Courses
Graduate
Education 819: Studies in Teacher-Student Interaction
Northrop Frye suggests that two of the responsibilities of the educated imagination are to understand and be understood. This course embraces that belief. It will focus on the use of psychological type to both understand the self and other; and to develop skill in being understood...
Education 832: The Art and Discipline of Writing and Teaching Writing
Through narrative inquiry and traditional study, students develop a deep understanding of and appreciation for and ability to access composition as an artistic experience and a teachable craft which promotes self-understanding and influences how others appraise one's worth.

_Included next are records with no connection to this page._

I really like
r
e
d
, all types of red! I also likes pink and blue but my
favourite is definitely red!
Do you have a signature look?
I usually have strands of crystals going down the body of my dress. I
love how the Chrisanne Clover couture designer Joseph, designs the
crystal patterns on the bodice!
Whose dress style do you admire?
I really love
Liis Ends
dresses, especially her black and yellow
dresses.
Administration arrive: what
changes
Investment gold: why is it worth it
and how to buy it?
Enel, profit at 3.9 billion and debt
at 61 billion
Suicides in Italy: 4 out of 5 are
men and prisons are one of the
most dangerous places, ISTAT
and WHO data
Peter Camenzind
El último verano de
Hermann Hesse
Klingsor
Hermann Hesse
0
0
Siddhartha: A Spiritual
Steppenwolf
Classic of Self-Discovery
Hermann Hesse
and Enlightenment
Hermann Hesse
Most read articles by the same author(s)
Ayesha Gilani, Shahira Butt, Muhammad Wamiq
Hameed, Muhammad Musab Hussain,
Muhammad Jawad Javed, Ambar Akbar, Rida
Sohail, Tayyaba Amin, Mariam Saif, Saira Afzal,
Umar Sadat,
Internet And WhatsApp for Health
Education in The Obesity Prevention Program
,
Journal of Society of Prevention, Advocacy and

This course is taught alternately for Arts Education Students and Curriculum and Instruction Students. It is compulsory for Arts students and an elective for Curriculum students.
In the C and I offering, this course is open to and useful for all graduate students engaged in the task of professional writing (thesis, articles, grants). .

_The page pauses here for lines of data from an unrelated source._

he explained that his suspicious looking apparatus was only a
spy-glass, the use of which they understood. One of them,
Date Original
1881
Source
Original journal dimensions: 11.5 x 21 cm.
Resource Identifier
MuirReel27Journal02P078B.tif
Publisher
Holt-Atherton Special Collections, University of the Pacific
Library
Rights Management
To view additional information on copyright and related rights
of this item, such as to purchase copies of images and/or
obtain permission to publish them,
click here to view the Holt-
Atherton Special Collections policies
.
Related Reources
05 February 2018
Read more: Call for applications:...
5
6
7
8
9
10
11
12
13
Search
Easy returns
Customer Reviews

Education 850: Creativity and Education
This course would be useful for artists who want to understand their own artistic process; teachers who want to increase their ability to foster creativity in the classroom; students earning a
Master’s Degree in the Fine Arts program; anyone wanting to hone their writing skills.
Education 944: Aesthetic Ways of Knowing and Education
This course explores, critically, the historical and emergent role and responsibility of the arts in human development, learning and personal transformation. Aesthetic ways of knowing with a focus on metaphor, imagination and archetype are examined together with various Indigenous and cultural perspectives. The course will consider how differing conceptions of art and the work of artists can influence and have value for education and society, and in particular for arts education and educational researchers.
New Course as part of the new PhD Program in Arts Education to begin spring of 2011: Cultural, Indigenous and Epistemological Perspectives in the Arts and Arts Education
This course explores the historical and emergent role and responsibility of the arts in human development, learning and personal transformation. It examines aesthetic ways of knowing, being and doing with focus on metaphor, imagination and archetype. Indigenous perspectives will be explored examining the arts as pedagogue, physician and priest. A study of how differing perspectives of art have influenced education and society, historically and presently, with an attempt to answer the question: "what are the vapors of influence in art for us as artists/educators/researchers?"